--- Data to process Enclosed Below ---

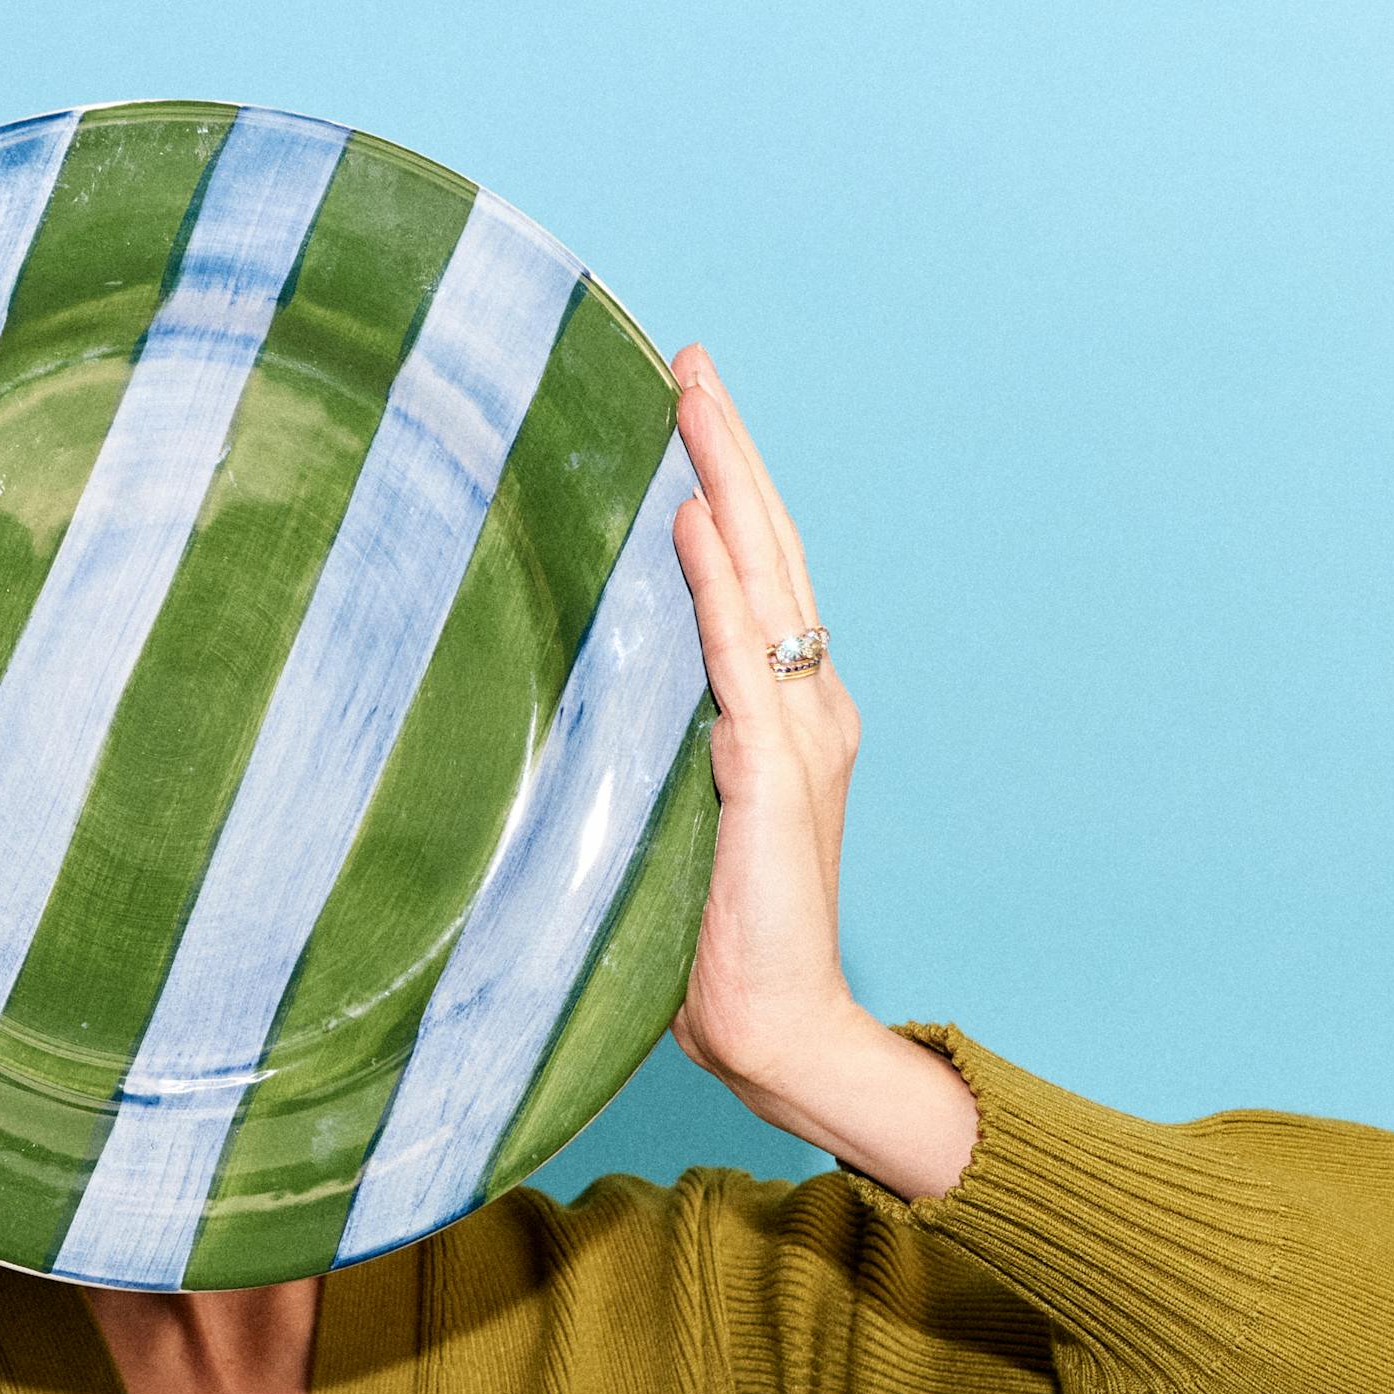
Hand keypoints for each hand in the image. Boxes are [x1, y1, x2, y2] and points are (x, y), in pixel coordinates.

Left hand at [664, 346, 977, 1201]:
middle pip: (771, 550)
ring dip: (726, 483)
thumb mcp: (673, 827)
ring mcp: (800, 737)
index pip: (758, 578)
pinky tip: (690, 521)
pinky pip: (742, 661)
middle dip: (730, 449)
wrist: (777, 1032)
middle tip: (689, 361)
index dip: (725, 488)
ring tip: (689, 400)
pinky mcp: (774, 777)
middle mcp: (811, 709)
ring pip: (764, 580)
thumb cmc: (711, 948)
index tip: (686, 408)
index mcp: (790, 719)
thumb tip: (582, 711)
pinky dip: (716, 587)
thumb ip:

--- End of Enclosed Data to process ---
--- Data to process Enclosed Below ---

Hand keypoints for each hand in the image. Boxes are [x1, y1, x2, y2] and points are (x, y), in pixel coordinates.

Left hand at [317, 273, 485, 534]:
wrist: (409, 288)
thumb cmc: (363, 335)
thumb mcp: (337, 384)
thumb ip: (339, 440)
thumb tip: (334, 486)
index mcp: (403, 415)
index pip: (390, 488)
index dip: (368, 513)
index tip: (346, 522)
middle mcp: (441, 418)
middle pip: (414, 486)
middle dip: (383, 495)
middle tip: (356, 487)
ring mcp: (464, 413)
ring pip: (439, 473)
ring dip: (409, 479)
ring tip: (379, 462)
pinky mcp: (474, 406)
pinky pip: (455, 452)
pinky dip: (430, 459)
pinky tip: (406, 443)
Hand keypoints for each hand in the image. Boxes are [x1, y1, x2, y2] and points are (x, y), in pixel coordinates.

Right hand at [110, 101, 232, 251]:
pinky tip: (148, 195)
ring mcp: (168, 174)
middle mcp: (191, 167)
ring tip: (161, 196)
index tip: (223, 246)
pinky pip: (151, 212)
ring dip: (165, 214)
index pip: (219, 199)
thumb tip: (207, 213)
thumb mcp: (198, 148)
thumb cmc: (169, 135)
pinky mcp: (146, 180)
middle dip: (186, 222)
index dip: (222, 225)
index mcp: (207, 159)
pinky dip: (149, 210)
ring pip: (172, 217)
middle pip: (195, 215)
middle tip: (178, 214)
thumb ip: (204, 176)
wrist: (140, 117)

--- End of Enclosed Data to process ---
--- Data to process Enclosed Below ---

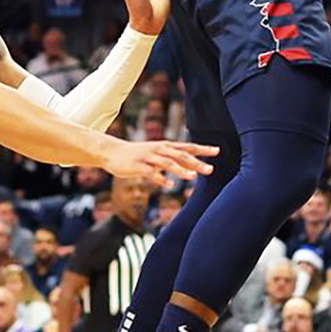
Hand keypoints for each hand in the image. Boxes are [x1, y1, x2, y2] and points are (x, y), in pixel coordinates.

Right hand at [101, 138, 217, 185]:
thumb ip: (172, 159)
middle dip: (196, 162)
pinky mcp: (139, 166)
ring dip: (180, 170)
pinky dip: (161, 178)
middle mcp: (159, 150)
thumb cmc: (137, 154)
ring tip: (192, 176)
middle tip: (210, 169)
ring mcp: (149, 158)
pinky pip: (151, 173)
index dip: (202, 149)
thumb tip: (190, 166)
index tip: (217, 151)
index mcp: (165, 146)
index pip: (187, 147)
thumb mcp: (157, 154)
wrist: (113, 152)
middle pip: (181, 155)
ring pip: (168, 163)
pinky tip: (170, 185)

--- End of Enclosed Data to process ---

Both the line containing "ring dip: (180, 170)" and the line containing "pinky tip: (170, 185)" belong in the answer. Print them and every line above that falls between them exactly, and no others.

*Result for this exercise*
ring dip: (180, 170)
pinky dip: (161, 178)
middle mcp: (159, 150)
thumb cmc: (137, 154)
ring tip: (192, 176)
middle tip: (210, 169)
ring mcp: (149, 158)
pinky pip: (151, 173)
index dip: (202, 149)
thumb tip: (190, 166)
index tip: (217, 151)
index mcp: (165, 146)
index pip: (187, 147)
thumb mcp: (157, 154)
wrist: (113, 152)
middle pip: (181, 155)
ring pip: (168, 163)
pinky tip: (170, 185)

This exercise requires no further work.